Happiness for Legal Professionals
Let’s face it: you don’t need to be depressed to want more happiness in life. Every stage of life has its own preoccupations, its own pressures. Whether you’re attempting to juggle kids and a job, have to take care of an older parent, or are struggling to start your career, modern life takes us for a non-stop ride.
So I was intrigued to come across Gretchen Rubin’s The Happiness Project, a book divided into 12 chapters. In each month of the year (hence the 12 chapters) she explores different ways to incorporate more happiness into everyday life. Note: this is not the writing of someone who left for the Himalayas for six months to contemplate Mount Everest. She made, in the terminology of Agile Project Management, iterative improvements to her life.
This book is definitely worth reading. If you can get past Ms. Rubin’s repeated musings about how incredible her husband is, you’ll enjoy yourself and learn something.
One of her strong suggestions is cleaning out your closets. She did this in January, in the chapter on boosting energy, and became a closet-cleaning evangelist, urging her friends to do the same. So I gave it a whirl.
Ms. Rubin is right. I feel a lot better once I got rid of old clothes and ones I just never wore. I haven’t worn my hiking boots in 10 years. They went. Nostalgic t-shirts went into a box, out of sight. I prioritized high-access closet real estate, using the shelves, drawers, and racks with easiest access to house the items I use the most.

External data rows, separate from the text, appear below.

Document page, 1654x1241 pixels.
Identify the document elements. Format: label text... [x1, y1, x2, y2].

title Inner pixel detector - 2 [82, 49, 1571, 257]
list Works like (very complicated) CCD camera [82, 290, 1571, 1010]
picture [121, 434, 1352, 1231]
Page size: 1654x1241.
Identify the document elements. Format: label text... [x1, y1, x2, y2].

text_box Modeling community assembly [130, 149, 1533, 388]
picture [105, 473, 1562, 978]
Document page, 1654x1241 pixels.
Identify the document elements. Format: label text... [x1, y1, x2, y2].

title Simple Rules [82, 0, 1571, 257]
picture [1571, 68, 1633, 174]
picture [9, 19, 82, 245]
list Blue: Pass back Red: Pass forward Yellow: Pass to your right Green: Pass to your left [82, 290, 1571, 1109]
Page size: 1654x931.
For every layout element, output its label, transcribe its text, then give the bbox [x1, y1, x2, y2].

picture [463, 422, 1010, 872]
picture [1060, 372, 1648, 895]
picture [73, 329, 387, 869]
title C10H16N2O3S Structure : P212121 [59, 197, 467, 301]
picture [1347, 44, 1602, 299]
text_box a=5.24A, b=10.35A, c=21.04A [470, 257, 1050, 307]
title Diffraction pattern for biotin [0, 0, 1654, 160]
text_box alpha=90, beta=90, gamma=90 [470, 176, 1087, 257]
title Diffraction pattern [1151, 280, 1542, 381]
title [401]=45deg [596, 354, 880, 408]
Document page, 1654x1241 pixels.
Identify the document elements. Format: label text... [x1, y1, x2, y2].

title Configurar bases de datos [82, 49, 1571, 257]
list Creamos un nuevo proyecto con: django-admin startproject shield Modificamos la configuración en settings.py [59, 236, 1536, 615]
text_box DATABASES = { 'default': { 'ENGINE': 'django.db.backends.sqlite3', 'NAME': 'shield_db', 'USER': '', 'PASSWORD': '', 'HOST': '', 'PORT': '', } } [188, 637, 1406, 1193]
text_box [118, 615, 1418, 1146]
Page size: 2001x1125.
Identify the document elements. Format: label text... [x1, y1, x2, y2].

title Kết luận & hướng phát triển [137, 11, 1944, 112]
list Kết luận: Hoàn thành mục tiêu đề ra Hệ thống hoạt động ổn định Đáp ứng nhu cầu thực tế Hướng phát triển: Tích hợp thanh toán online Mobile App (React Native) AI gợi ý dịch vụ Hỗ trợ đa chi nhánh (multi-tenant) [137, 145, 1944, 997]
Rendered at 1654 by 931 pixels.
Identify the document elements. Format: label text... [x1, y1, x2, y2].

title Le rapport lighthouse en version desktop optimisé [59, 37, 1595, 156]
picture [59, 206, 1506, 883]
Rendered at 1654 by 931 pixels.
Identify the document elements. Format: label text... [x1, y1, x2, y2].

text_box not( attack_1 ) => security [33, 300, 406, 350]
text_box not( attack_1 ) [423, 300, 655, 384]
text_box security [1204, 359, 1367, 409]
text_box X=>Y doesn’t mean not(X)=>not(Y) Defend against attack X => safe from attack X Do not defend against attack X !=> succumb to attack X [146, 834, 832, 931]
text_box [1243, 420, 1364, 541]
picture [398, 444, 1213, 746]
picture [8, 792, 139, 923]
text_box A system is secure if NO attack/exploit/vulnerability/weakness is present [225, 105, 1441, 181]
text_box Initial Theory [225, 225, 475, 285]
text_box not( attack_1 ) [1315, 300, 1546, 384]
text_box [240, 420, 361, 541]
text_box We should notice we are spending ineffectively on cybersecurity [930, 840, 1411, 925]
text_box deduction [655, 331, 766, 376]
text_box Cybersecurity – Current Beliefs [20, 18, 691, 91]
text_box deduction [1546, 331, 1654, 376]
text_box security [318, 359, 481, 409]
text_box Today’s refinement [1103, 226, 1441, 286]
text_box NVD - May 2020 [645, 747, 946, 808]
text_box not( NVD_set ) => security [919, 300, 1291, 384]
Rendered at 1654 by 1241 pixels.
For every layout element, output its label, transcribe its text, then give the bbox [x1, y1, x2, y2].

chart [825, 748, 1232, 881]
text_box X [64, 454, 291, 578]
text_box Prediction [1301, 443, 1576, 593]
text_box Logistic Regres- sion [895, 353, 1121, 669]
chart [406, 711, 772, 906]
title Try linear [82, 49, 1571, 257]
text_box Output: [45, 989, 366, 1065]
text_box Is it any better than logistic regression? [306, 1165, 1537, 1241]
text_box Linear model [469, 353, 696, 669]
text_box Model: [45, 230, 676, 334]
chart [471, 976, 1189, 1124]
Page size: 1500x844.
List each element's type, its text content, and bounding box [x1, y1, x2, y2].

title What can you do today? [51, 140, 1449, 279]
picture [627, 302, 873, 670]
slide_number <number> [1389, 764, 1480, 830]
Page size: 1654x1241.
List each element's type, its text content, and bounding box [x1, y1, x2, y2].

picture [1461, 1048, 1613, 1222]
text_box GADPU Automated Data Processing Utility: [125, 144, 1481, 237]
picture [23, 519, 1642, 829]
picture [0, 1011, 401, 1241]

After my closet overhaul, my wife got into the spirit and cleaned out the kids’ playroom (we just watched Toy Story 3, so this was a little traumatic). Just as having less clothes in my closet actually enabled me to wear more clothes (ones I couldn’t easily access or see), the kids had more toys to play with since their cubbies were less cluttered.
So I took three large bags of clothes and toys to a wonderful local organization, Boca Helping Hands, and enjoyed a donation experience unlike any other I’ve had. When I dropped the donations off, in the lobby of the organization, two little girls under seven years old were playing, waiting for their mother to complete a job skills course.
The family was destitute, with very little possessions. The Boca Helping Hands volunteers gave these girls the bag of toys we just cleared out, filled with Barbie dolls, puppets, and pretty pink backpacks. Normally you see your donations piled on a heap somewhere in a Goodwill store, so to see little kids with big, bright happy smiles getting use out of stuff from your house that was collecting dust? Now that makes you happy!